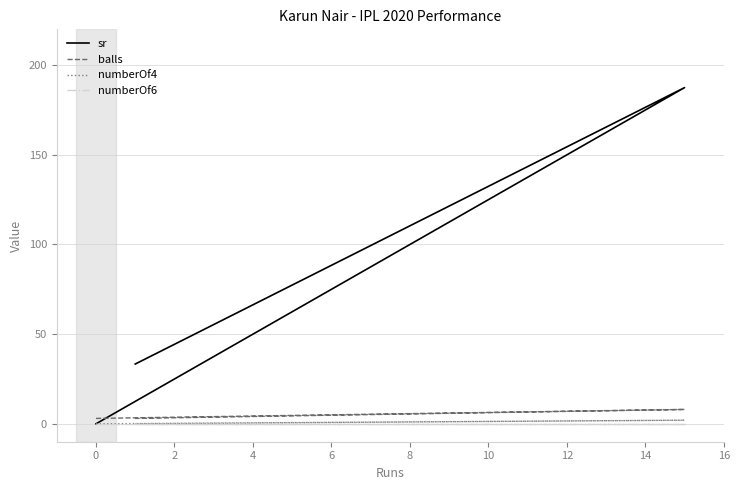

Reading left to right, list all the values displayed in this chart.

sr: 0.0	187.5	33.3
balls: 3.0	8.0	3.0
numberOf4: 0.0	2.0	0.0
numberOf6: 0.0	0.0	0.0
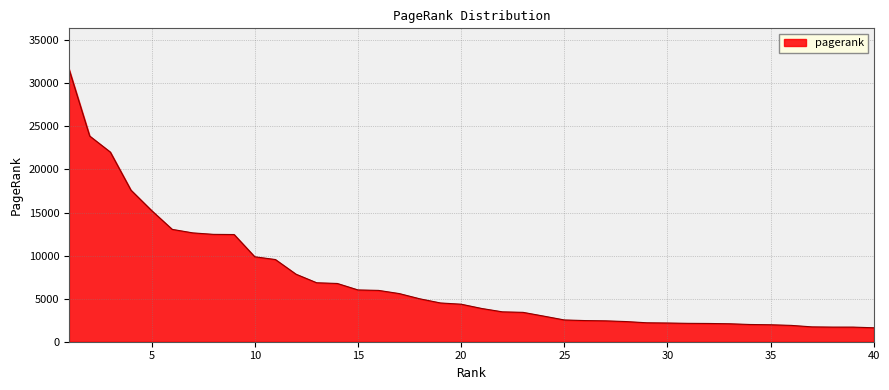

What is the maximum value shown in the chart?

31641.0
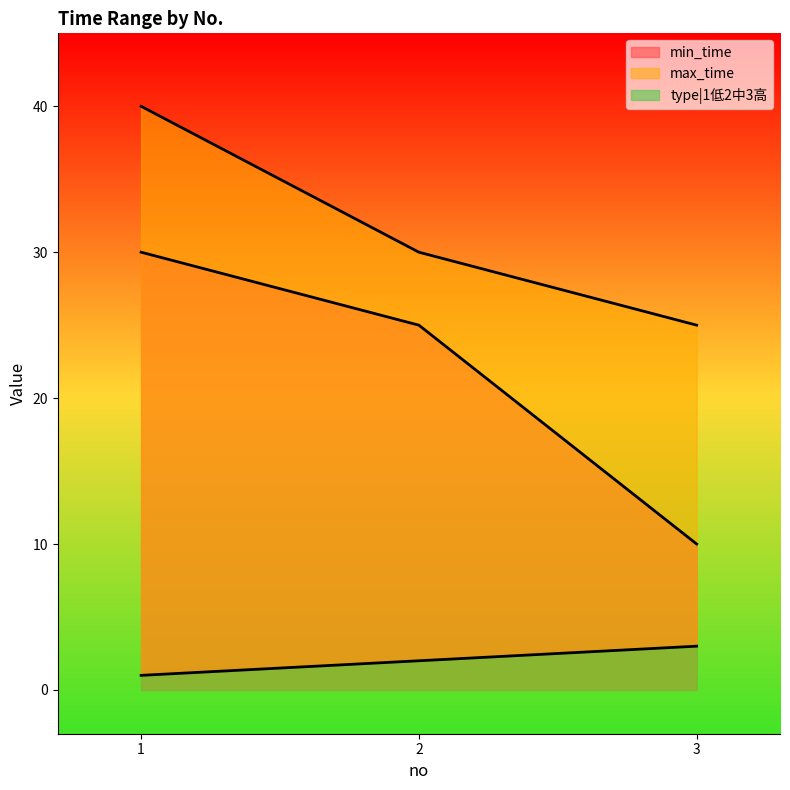

What is the maximum value shown in the chart?

40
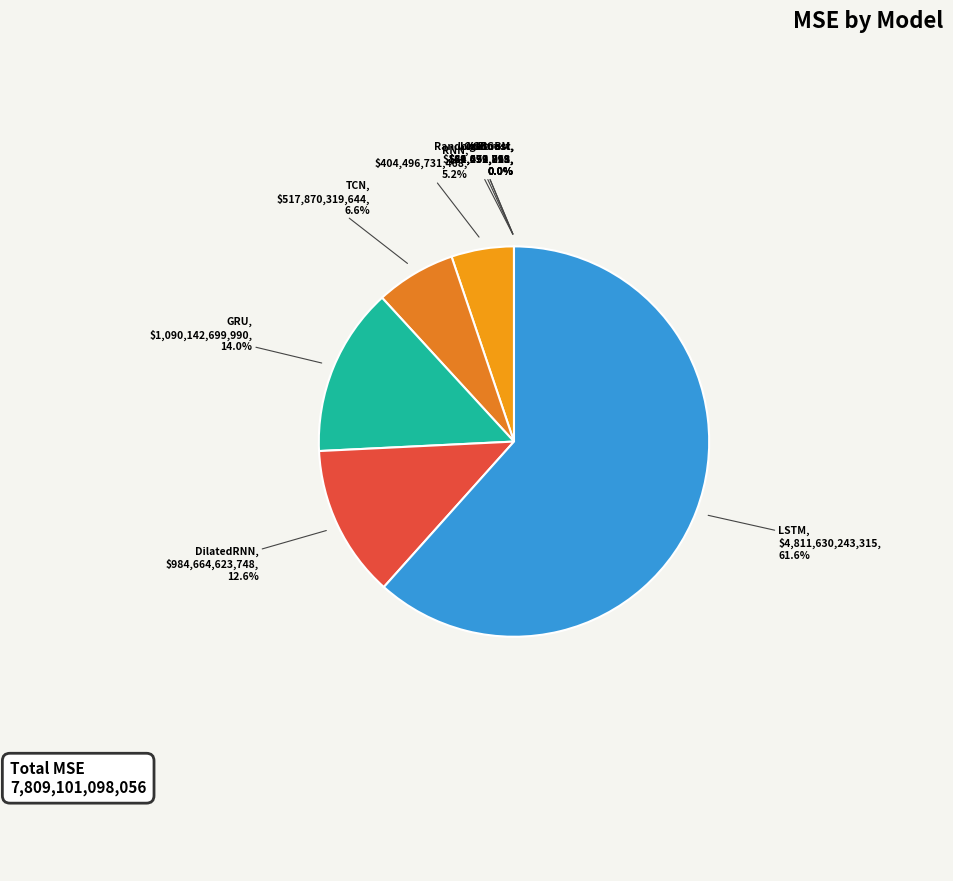

Is there any slice that represents more than half of the pie?

Yes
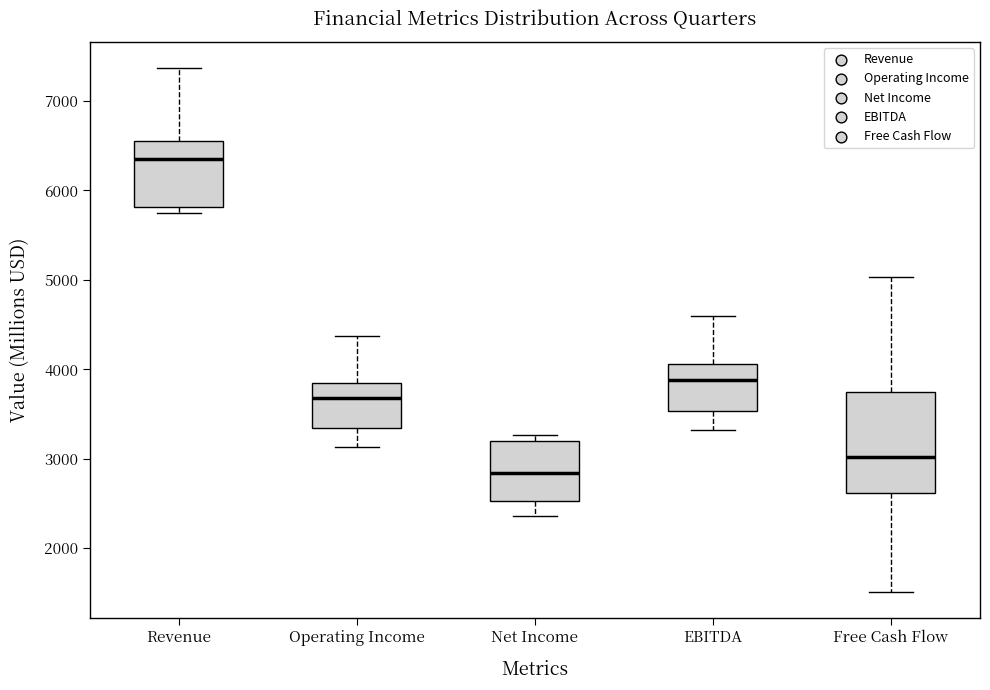

Reading left to right, transcribe this box plot: for each box, give where its median line is, the range the box spans, and where its two whiskers end, as read against the y-axis. The values are not printed on the chart, so give them approximately, as read against the axis.

Revenue: median 6300, box 5800 to 6500, whiskers 5700 to 7400
Operating Income: median 3700, box 3300 to 3800, whiskers 3100 to 4400
Net Income: median 2800, box 2500 to 3200, whiskers 2400 to 3300
EBITDA: median 3900, box 3500 to 4100, whiskers 3300 to 4600
Free Cash Flow: median 3000, box 2600 to 3700, whiskers 1500 to 5000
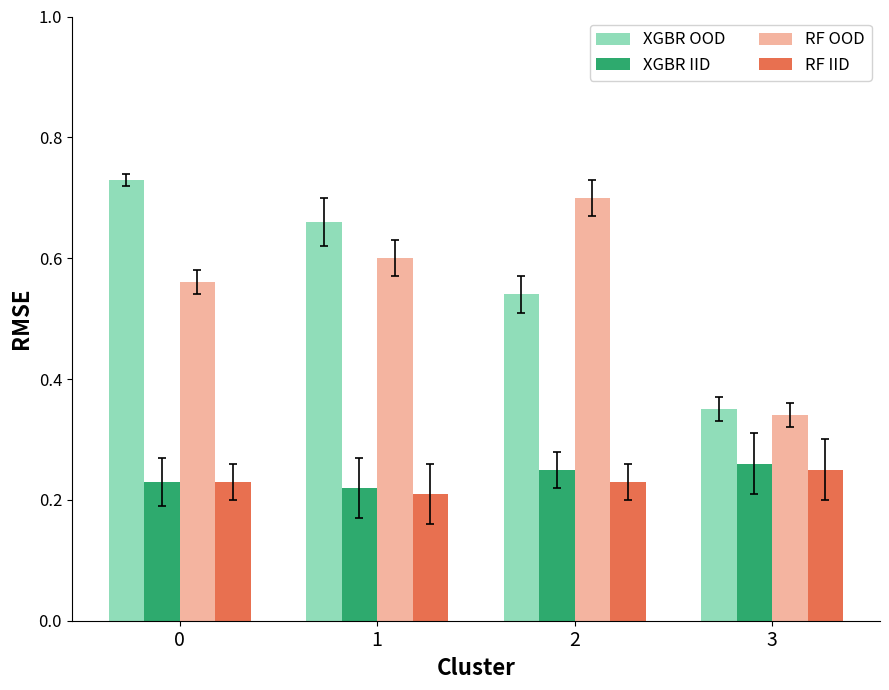

Where is XGBR IID nearest to the value 0?

1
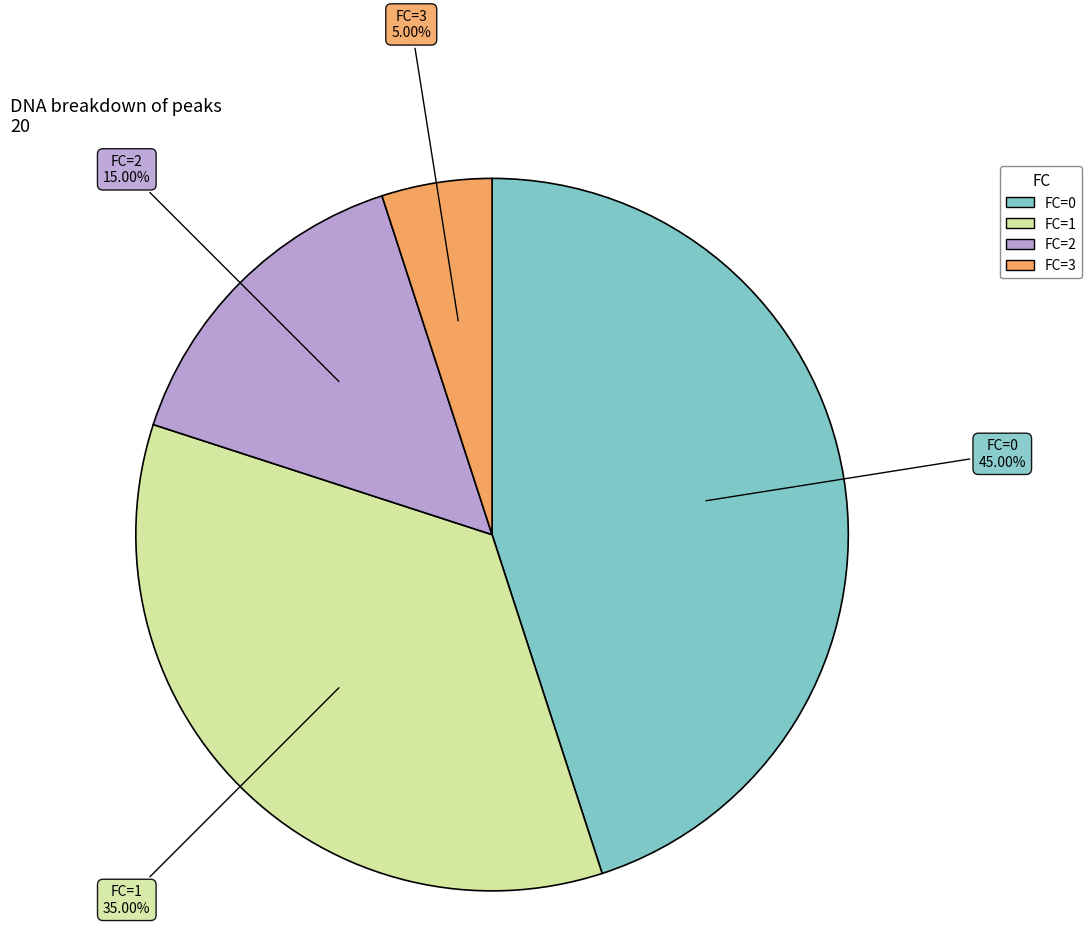

Does FC=3 represent more than half of the total?

No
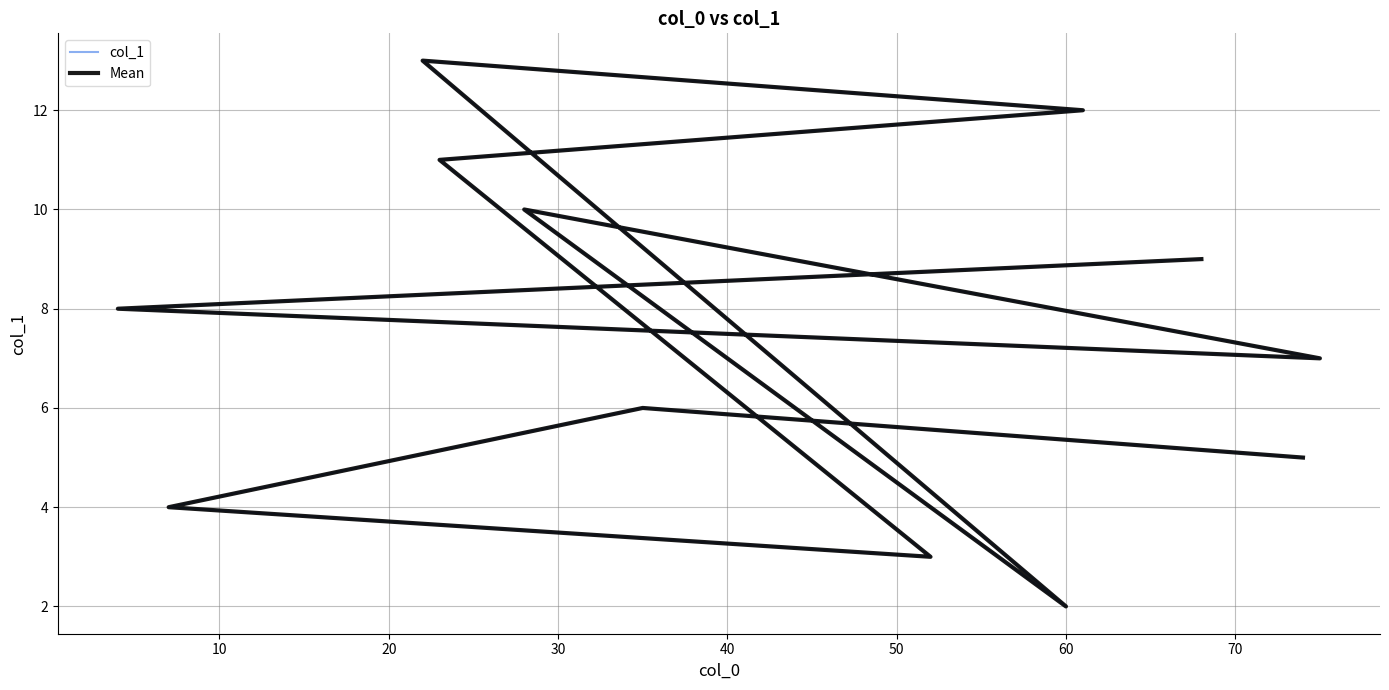

True or false: Mean and col_1 intersect in this chart.

False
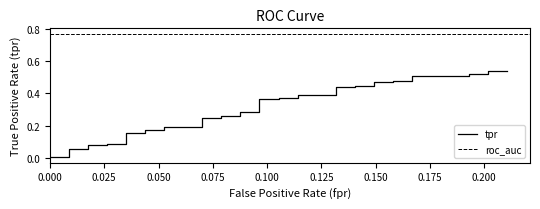

The value at 29 is 0.6. True or false?

False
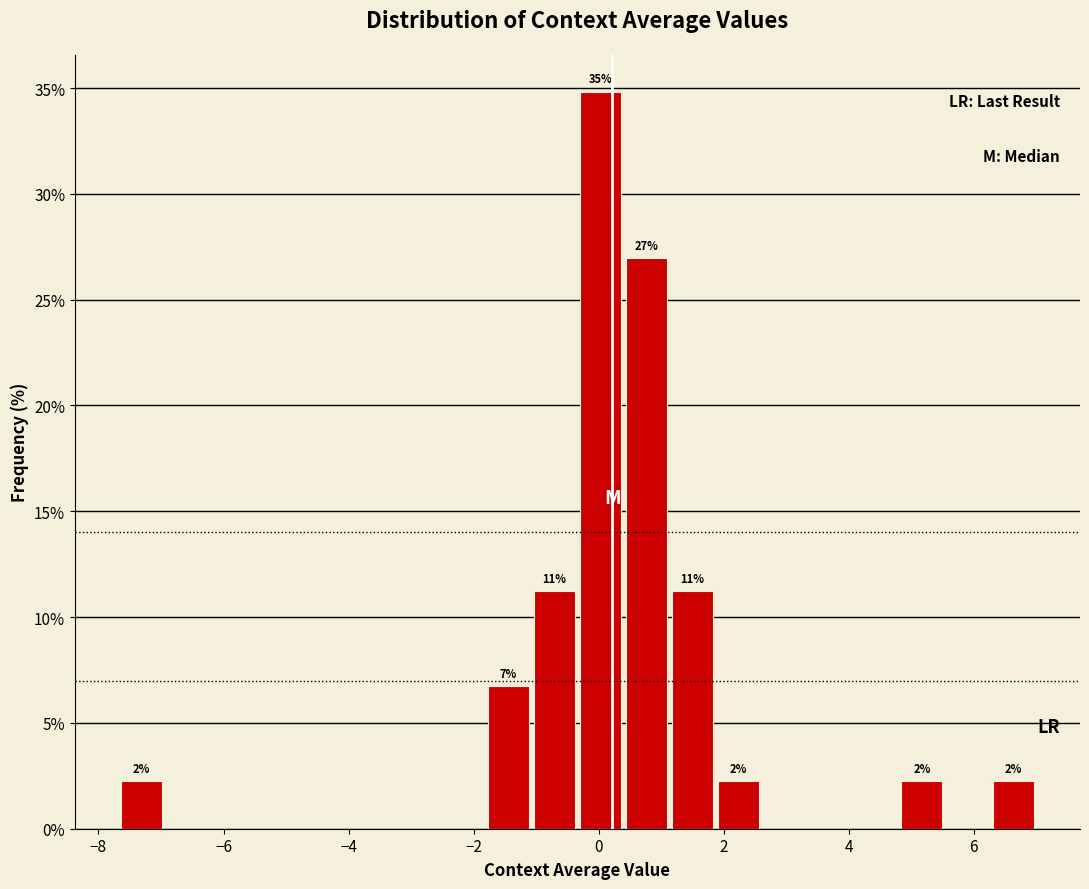

Around what value on the x-axis is the tallest bar? Give the approximate position of its centre, as read against the axis.

0.0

++++++

» **Task requirements**:
Copy all of the lines above word for word, omitting the pictures.

» **Written solution**:
Reading left to right, list all the values displayed in this chart.

sr: 0.0	187.5	33.3
balls: 3.0	8.0	3.0
numberOf4: 0.0	2.0	0.0
numberOf6: 0.0	0.0	0.0

What is the maximum value shown in the chart?

31641.0

What is the maximum value shown in the chart?

40

Is there any slice that represents more than half of the pie?

Yes

Reading left to right, transcribe this box plot: for each box, give where its median line is, the range the box spans, and where its two whiskers end, as read against the y-axis. The values are not printed on the chart, so give them approximately, as read against the axis.

Revenue: median 6300, box 5800 to 6500, whiskers 5700 to 7400
Operating Income: median 3700, box 3300 to 3800, whiskers 3100 to 4400
Net Income: median 2800, box 2500 to 3200, whiskers 2400 to 3300
EBITDA: median 3900, box 3500 to 4100, whiskers 3300 to 4600
Free Cash Flow: median 3000, box 2600 to 3700, whiskers 1500 to 5000

Where is XGBR IID nearest to the value 0?

1

Does FC=3 represent more than half of the total?

No

True or false: Mean and col_1 intersect in this chart.

False

The value at 29 is 0.6. True or false?

False

Around what value on the x-axis is the tallest bar? Give the approximate position of its centre, as read against the axis.

0.0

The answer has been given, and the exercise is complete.